=== Selected passage ===
2010-12-01 18:22:17

by Stefano Stabellini

[permalink] [raw]
Subject: [PATCH 0/5] Xen PV on HVM fixes

Hi all,
this patch series is a collection of fixes for Xen PV on HVM.

The first two patches fix two pirq remapping problems with MSIs, they
have been sent to the list few times already for comments.
The three following patches are new and fix save/restore bugs.

Stefano Stabellini (5):
xen: use PHYSDEVOP_get_free_pirq to implement find_unbound_pirq
xen: fix MSI setup and teardown for PV on HVM guests
xen: resume the pv console for hvm guests too
xen: fix save/restore for PV on HVM guests with pirq remapping
xen: unplug the emulated devices at resume time

arch/x86/pci/xen.c | 27 +++++++---
arch/x86/xen/platform-pci-unplug.c | 2 +-
arch/x86/xen/suspend.c | 1 +
arch/x86/xen/xen-ops.h | 2 +-
drivers/xen/events.c | 105 +++++++++++++++++++++++++-----------
drivers/xen/manage.c | 1 +
include/xen/events.h | 7 ++-
include/xen/interface/physdev.h | 10 ++++
8 files changed, 114 insertions(+), 41 deletions(-)

A branch with these fixes based on 2.6.37-rc4 is available here:

git://xenbits.xen.org/people/sstabellini/linux-pvhvm.git 2.6.37-rc4-pvhvm-fixes

Cheers,

Stefano


2010-12-01 18:23:53

by Stefano Stabellini

[permalink] [raw]
Subject: [PATCH 1/5] xen: use PHYSDEVOP_get_free_pirq to implement find_unbound_pirq

From: Stefano Stabellini <[email protected]>

Use the new hypercall PHYSDEVOP_get_free_pirq to ask Xen to allocate a
pirq. Remove the unsupported PHYSDEVOP_get_nr_pirqs hypercall to get the
amount of pirq available.

Signed-off-by: Stefano Stabellini <[email protected]>
---
drivers/xen/events.c | 45 +++++++++++++++++---------------------
include/xen/interface/physdev.h | 10 ++++++++
2 files changed, 30 insertions(+), 25 deletions(-)

=== Study questions ===
- 1) Answer these about the Xen patch thread:
(a) How many patches make up the series?
(b) Which kernel version is the branch with these fixes based on?
(c) Which hypercall does the first patch remove as unsupported?
- 2) Count the lines in the rows that contain the word "largest" and give only that number.
The rows have no connection to the Xen patch thread.

=== Task material ===
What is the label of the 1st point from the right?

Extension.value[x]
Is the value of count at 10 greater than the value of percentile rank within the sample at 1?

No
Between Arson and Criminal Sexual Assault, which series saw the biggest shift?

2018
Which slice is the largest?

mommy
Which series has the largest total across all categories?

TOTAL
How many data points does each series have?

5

* * *

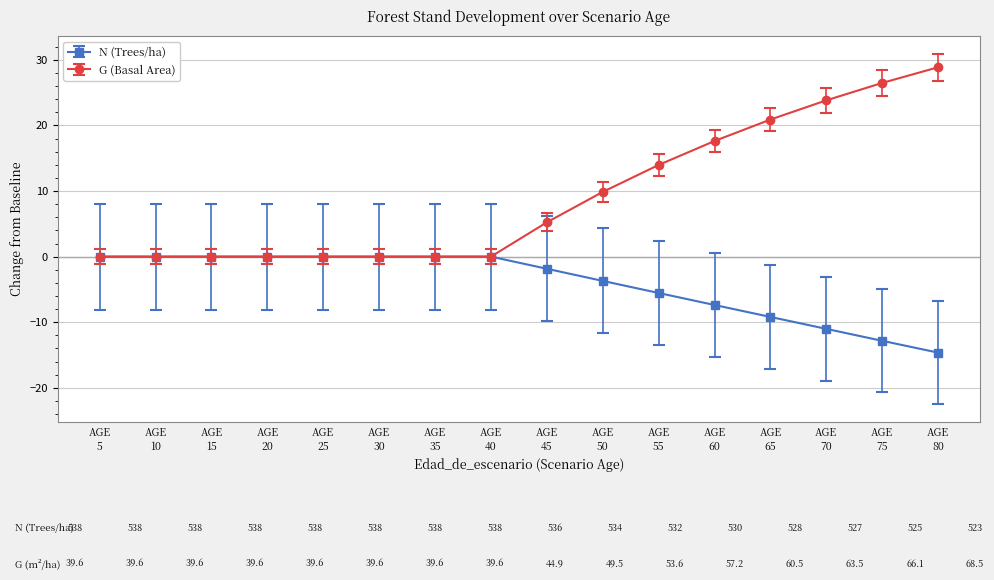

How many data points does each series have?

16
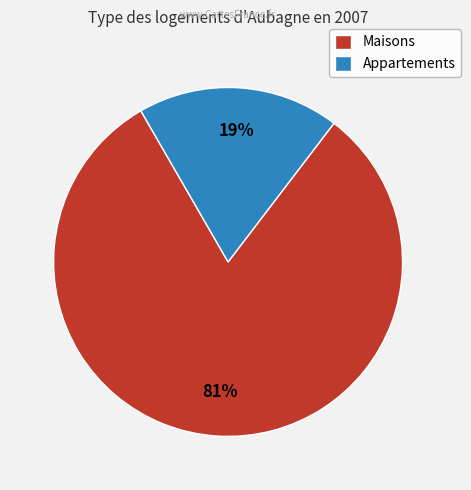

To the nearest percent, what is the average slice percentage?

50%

=== Answers for the tasks ===
- 1)
(a) 5
(b) 2.6.37-rc4
(c) PHYSDEVOP_get_nr_pirqs

- 2) 2